The Greek economy continues to suffer, but the country’s shipowners are spending as though there were no crisis. Once popular, Greece’s shipping companies are now widely reviled.
There was a time when Greece’s shipowners adorned the covers of gossip magazines and ran football clubs, secure in the affection of millions of fans. But these days, men like Theodoros Veniamis, one of the richest shippers in the country, need personal protection. Many don’t leave home without it.
On the list of Greeks hated by their countrymen, shipowners have almost reached the top; only politicians are more reviled. They are threatened by radical leftist groups and even physically attacked. There have also been attempted kidnappings. In at least one case, a family of a shipowner paid millions in ransom.
Shipping magnates in Greece are considered greedy and unscrupulous. According to international analyses, at least €140 billion of shipping industry money has gone untaxed since 2002, a sum that would reduce the critically indebted country’s financial obligations by almost half. In Switzerland alone, there is thought to be up to €60 billion in Greek funds, mostly belonging to shipping companies. They were partly accumulated legally, thanks to a web of special regulations allowing tax exemptions for ship owners, and partly illegally, through outright tax evasion. In the past year, Viktor Restis, a shipping company owner, was arrested under suspicion of money laundering.
‘We Follow Our Own Metabolism’
But that’s not all. Greece remains a country in crisis. Unemployment stands at 27 percent, tax revenues are stagnant and Athens is haggling with international lenders over a potential new debt cut. Meanwhile, shipping companies are expanding their fleets as if money were no object.
Last year, they ordered 275 new ships worth almost €10 billion, more than any other country in the world. A similar sum was invested in the renovation of their fleet.

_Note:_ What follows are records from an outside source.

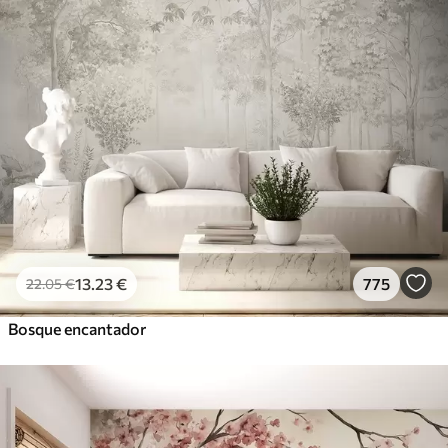
13
.23
€
775
22
.05
€
Bosque encantador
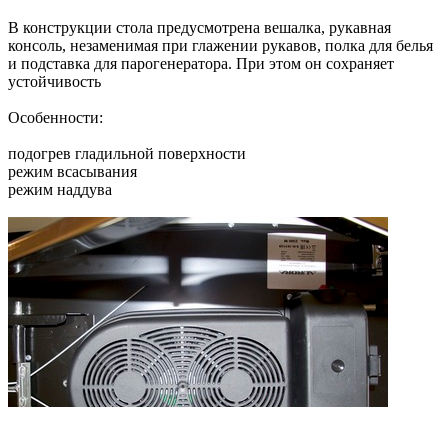
В конструкции стола предусмотрена вешалка, рукавная
консоль, незаменимая при глажении рукавов, полка для белья
и подставка для парогенератора. При этом он сохраняет
устойчивость
Особенности:
подогрев гладильной поверхности
режим всасывания
режим наддува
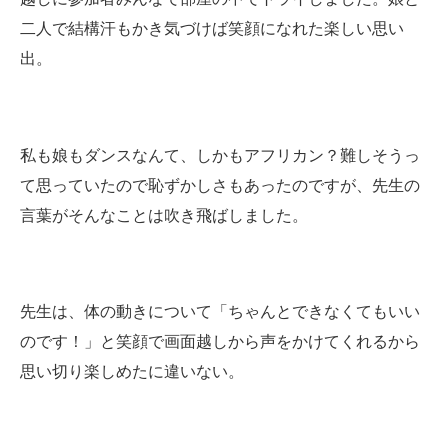
二人で結構汗もかき気づけば笑顔になれた楽しい思い
出。
私も娘もダンスなんて、しかもアフリカン？難しそうっ
て思っていたので恥ずかしさもあったのですが、先生の
言葉がそんなことは吹き飛ばしました。
先生は、体の動きについて「ちゃんとできなくてもいい
のです！」と笑顔で画面越しから声をかけてくれるから
思い切り楽しめたに違いない。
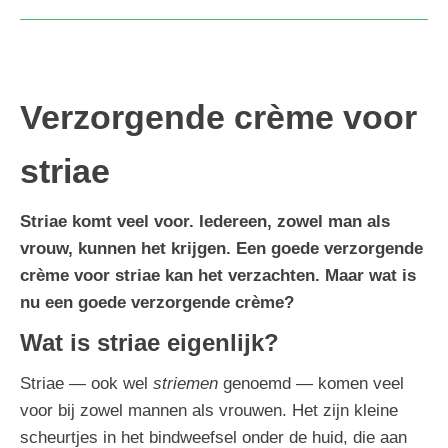
Verzorgende crème voor
striae
Striae komt veel voor. Iedereen, zowel man als
vrouw, kunnen het krijgen. Een goede verzorgende
crème voor striae kan het verzachten. Maar wat is
nu een goede verzorgende crème?
Wat is striae eigenlijk?
Striae — ook wel
striemen
genoemd — komen veel
voor bij zowel mannen als vrouwen. Het zijn kleine
scheurtjes in het bindweefsel onder de huid, die aan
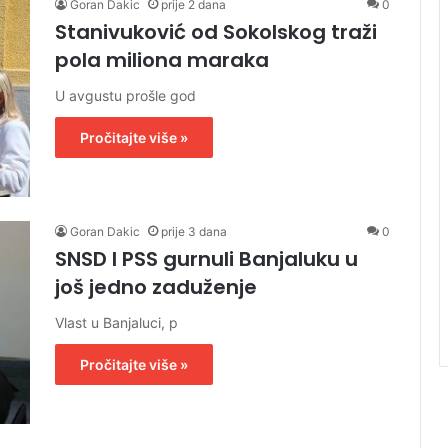
Goran Dakic
prije 2 dana
0
Stanivuković od Sokolskog traži
pola miliona maraka
U avgustu prošle god
Pročitajte više »
Goran Dakic
prije 3 dana
0
SNSD I PSS gurnuli Banjaluku u
još jedno zaduženje
Vlast u Banjaluci, p
Pročitajte više »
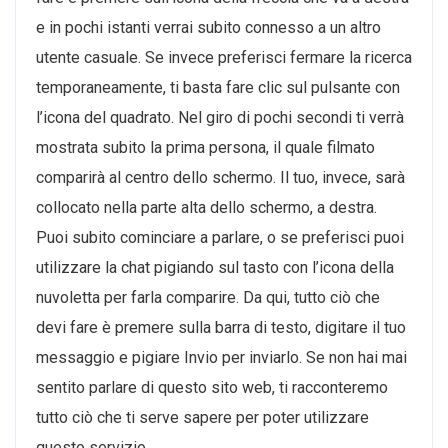
e in pochi istanti verrai subito connesso a un altro
utente casuale. Se invece preferisci fermare la ricerca
temporaneamente, ti basta fare clic sul pulsante con
l’icona del quadrato. Nel giro di pochi secondi ti verrà
mostrata subito la prima persona, il quale filmato
comparirà al centro dello schermo. Il tuo, invece, sarà
collocato nella parte alta dello schermo, a destra.
Puoi subito cominciare a parlare, o se preferisci puoi
utilizzare la chat pigiando sul tasto con l’icona della
nuvoletta per farla comparire. Da qui, tutto ciò che
devi fare è premere sulla barra di testo, digitare il tuo
messaggio e pigiare Invio per inviarlo. Se non hai mai
sentito parlare di questo sito web, ti racconteremo
tutto ciò che ti serve sapere per poter utilizzare
questo servizio.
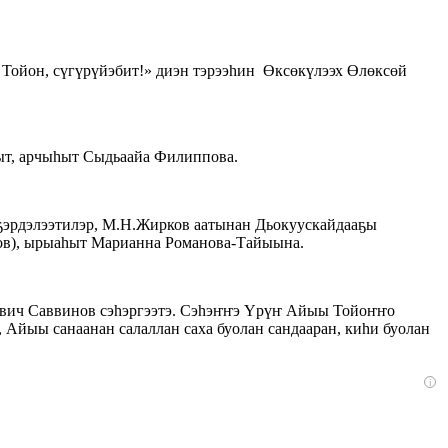
Тойон, сүгүрүйэбит!» диэн тэрээһин Өксөкүлээх Өлөксөй
ыт, арчыһыт Сыдьаайа Филиппова.
ҕэрдэлээтилэр, М.Н.Жирков аатынан Дьокуускайдааҕы
сов), ырыаһыт Марианна Романова-Тайыына.
аввич Саввинов сэһэргээтэ. Сэһэҥҥэ Үрүҥ Айыы Тойоҥҥо
Айыы санаанан салаллан саха буолан сандааран, киһи буолан
i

In just the first weeks of this year, Greek shipping companies ordered 15 used and 19 new ships worth about €5 billion. It’s almost as if there hadn’t been a shipping crisis over the last several years.
“We follow our own metabolism,” says Veniamis. “We buy when the times are hard. It’s our recipe for success.” Because many Greek shipping companies are family-owned — unlike the publicly owned corporations that make up much of their international competition — they can afford such a strategy, he says. “The money comes from our own pockets.”
But when asked how that money arrived in his pocket, he becomes quiet. Veniamis, 63, runs the Golden Union Shipping Company, which has a fleet of 52 ships. He is ranked 51st on Lloyd’s registry of the most influential shipowners. As the president of the Union of Greek Shipowners he also speaks for approximately 800 shipping families commanding 5,000 freighters, container ships and tankers — the largest trade fleet in the world in terms of capacity.
When asked about tax evasion and the investigations into at least 46 shipowners, he becomes vague. In Germany too, there are “many ways to avoid paying taxes,” says Veniamis. “We are competing with the entire world. But nowhere else are the businessmen as patriotic.”
And what about the so-called “Lagarde list,” named after the former French finance minister, which lists over 2,000 offshore accounts in a Geneva bank? Of the names on the accounts, over 100 are suspected to belong to shipowners or their wives.
“Exceptions,” says Veniamis — isolated incidents, in which private real estate or family property had been cycled through company balance sheets. They are black sheep, he says, of the kind that exist everywhere. Then he quickly changes the subject and describes how his group supports 12,000 ailing families by sending them monthly grocery deliveries containing everything “from olive oil to croissants.”
Veniamis also doesn’t like to talk about the fact that almost all European countries subsidize their shipping companies in order to keep them competitive with those from the Far East. The tonnage tax, which is standard worldwide, is one form of this support. It’s a kind of flat-rate tax, mostly dependent on the size and capacity of the ship, but not of its actual profits.
The rate per ton differs, but according to experts, there’s nowhere in the world where ship owners are as spared from financial burdens to the degree they are in Greece.
Greek shipping companies, and those that operate in the country, are nearly exempt from taxes or duties, and income from international business needn’t be taxed at all. Even when a shipping company sells a ship, it isn’t taxed. The opposition party Syriza recently counted a total of 58 special rules and demanded that they be changed. “We have never had a different system,” says Veniamis. “We pay taxes as private people just as others do.”
Up to 7 percent of Greece’s economic output depends on shipping, he says. The country’s merchant marine, he claims, employs more local officers per ship than Germany. But as it turns out, that means only about 30,000 Greeks, and the sailors’ union complains of a 70 percent unemployment rate. The union also argues that, while Greek shipowners privately paid €15 million in taxes into the state coffers in 2012, the sailors paid over €55 million.
But now the ship owners are facing pressure. The government in Athens has extracted their approval to voluntarily double tonnage-tax duties, a move that is expected to translate into €140 million in tax revenues from the shipping industry annually for the next three years.
The businessmen basked in the public praise generated by their compromise. But shipping companies believe the deal will only cost them €100 million a year, much lower than Finance Ministry expectations. And they’re asking for considerably more time to pay it.